Our experiments demonstrate that the predicted gene C05D2.4, which encodes an aromatic L-amino acid decarboxylase (AADC), corresponds to the genetically-defined bas-1 gene. Serotonin immunoreactivity is restored in bas-1 mutants by DNA containing an intact C05D2.4 gene, but not with DNA mutated in C05D2.4. The adjacent AADC-homologous gene, C05D2.3, is not needed to rescue bas-1 mutants. The bas-1 gene is therefore likely to encode the serotonin- and dopamine-synthetic AADC of C. elegans. Although we did not test for rescue of dopamine expression, it is likely that bas-1 encodes the same AADC required for DA synthesis. Mutants with point mutations in C05D2.4 – bas-1 alleles n2948 and n3008 – have been shown previously to be DA-deficient , and neither of these appears to contain mutations in the C05D2.3 gene. Furthermore, AADC proteins from other animals have been consistently shown to catalyze both 5HTP and L-dopa decarboxylation reactions . Finally, a bas-1 reporter construct is expressed both in identified serotonergic and dopaminergic cells.
The bas-1 gene is expressed in at least two alternatively spliced forms, one of which appears to be less common and contains a small additional 27 nucleotide exon. The short segment of protein encoded by the additional exon, and the surrounding region are not found in other AADC proteins, suggesting a novel function for this region of the AADC protein. In other organisms, the serotonin- and dopamine-synthetic AADC genes have alternative splicing that result in tissue-specific protein isoforms. Currently we have no indication that bas-1 is expressed in any cells other than serotonergic and dopaminergic neurons, and no information about the functional significance of this alternative splicing.

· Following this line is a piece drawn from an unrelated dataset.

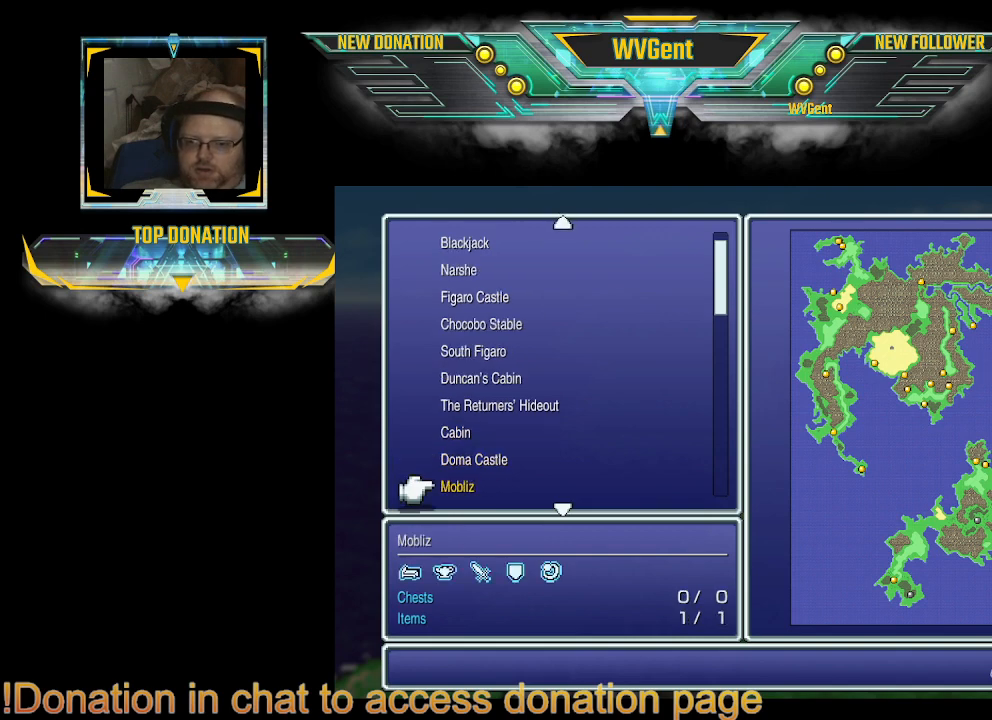
{"buttons": [], "left_stick": "center", "right_stick": "center", "events": [[233, "DPAD_DOWN", "down"], [367, "DPAD_DOWN", "up"]]}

AADC has received somewhat less attention with respect to the regulation of serotonin and dopamine synthesis than the specific, rate-limiting synthetic enzymes tryptophan hydroxylase and tyrosine hydroxylase . This is in part due to the view that AADC activity is not limiting, and that its activity is not regulated. Regulation of AADC activity by protein kinase A-dependent phosphorylation has recently been proposed based on in vitro experiments , although its functional significance has been questioned . Our examination of the predicted BAS-1 protein revealed several potential phosphorylation sites that are highly conserved, although none fit the consensus sequence for PKA phosphorylation. Any possible regulation of C. elegans AADCs by phosphorylation remains speculation.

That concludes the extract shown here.